Ms Jane Tomlinson1, Mrs. Kareena Bhardwaj1, Dr Vanessa Clifford1, Miss Treena Pearson1, Miss Lana McCartney1, Mrs. Alisa Hawley1, Dr Lai-Yang Lee1, Dr Natalie Yap1, Dr Yara-Natalie Abo1, Gregory Waller1, Associate Professor Andrew J Daley1
1The Royal Childrens Hospital, Melbourne, Australia
Biography:
Jane joined the RCH Infection Prevention and Control Team in 2016 and has worked in paediatrics in Australia since 1994. She has a background paediatric infectious diseases, general paediatric and cardiac nursing and in Neonatal Intensive Care. Her interests include healthcare cleaning, equipment and staff health.
Abstract:
Background
Seasonal patterns of respiratory viruses have been identified in southern temperate climates, with changes to the seasonality of the common respiratory viruses noted during and after the COVID-19 pandemic.
Method
Local laboratory data from our hospital is analysed, trended and reported to clinicians and hospital staff monthly – noting seasonality, differing viral patterns and predictions of activity. Respiratory samples are collected from inpatients and unwell children in the Emergency Department. Reports are shared internally across nursing, support services, medical teams, researchers and with the hospital executive.
Results
Risk reduction strategies and non-pharmacological interventions implemented during the pandemic 2020-2022 reduced seasonal viruses. Trends of hospital acquired infection remained steady. Changes in seasonal patterns differed for individual viruses; RSV peaked early and out of season in 2021, followed by a significant surge in winter 2022, before returning to more typical levels, although with an earlier season in 2023 with peak rates in May. Influenza levels remained suppressed until April 2022, followed by higher rates in 2023 and 2024 compared to pre-pandemic seasons; human metapneumovirus and parainfluenza viruses (1 to 4) similarly re-emerged from April 2022.

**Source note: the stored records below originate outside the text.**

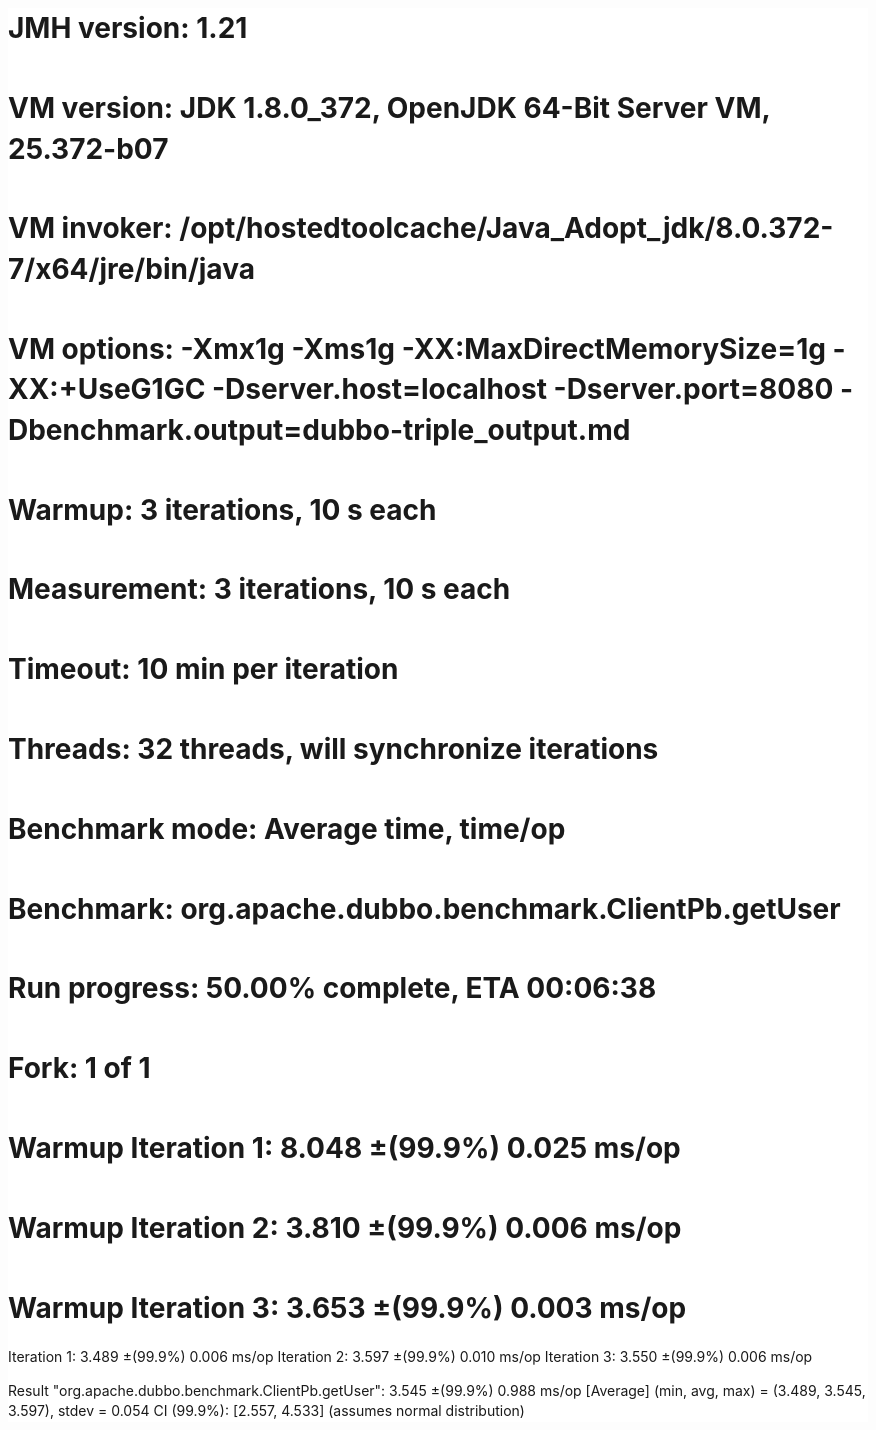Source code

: 
# JMH version: 1.21
# VM version: JDK 1.8.0_372, OpenJDK 64-Bit Server VM, 25.372-b07
# VM invoker: /opt/hostedtoolcache/Java_Adopt_jdk/8.0.372-7/x64/jre/bin/java
# VM options: -Xmx1g -Xms1g -XX:MaxDirectMemorySize=1g -XX:+UseG1GC -Dserver.host=localhost -Dserver.port=8080 -Dbenchmark.output=dubbo-triple_output.md
# Warmup: 3 iterations, 10 s each
# Measurement: 3 iterations, 10 s each
# Timeout: 10 min per iteration
# Threads: 32 threads, will synchronize iterations
# Benchmark mode: Average time, time/op
# Benchmark: org.apache.dubbo.benchmark.ClientPb.getUser

# Run progress: 50.00% complete, ETA 00:06:38
# Fork: 1 of 1
# Warmup Iteration   1: 8.048 ±(99.9%) 0.025 ms/op
# Warmup Iteration   2: 3.810 ±(99.9%) 0.006 ms/op
# Warmup Iteration   3: 3.653 ±(99.9%) 0.003 ms/op
Iteration   1: 3.489 ±(99.9%) 0.006 ms/op
Iteration   2: 3.597 ±(99.9%) 0.010 ms/op
Iteration   3: 3.550 ±(99.9%) 0.006 ms/op


Result "org.apache.dubbo.benchmark.ClientPb.getUser":
  3.545 ±(99.9%) 0.988 ms/op [Average]
  (min, avg, max) = (3.489, 3.545, 3.597), stdev = 0.054
  CI (99.9%): [2.557, 4.533] (assumes normal distribution)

Conclusion (Implications/Learning)
Our results indicate seasonal patterns, changes to seasonality during the pandemic, and eventual return to pre-pandemic seasonal patterns for some viruses. The RSV season did not return to pre-pandemic patterns, with an earlier seasonal peak, which has affected timing of nirsevimab implementation in Victoria (April to October 2025). Being aware of seasonal viral patterns assists healthcare system planning and resource allocation.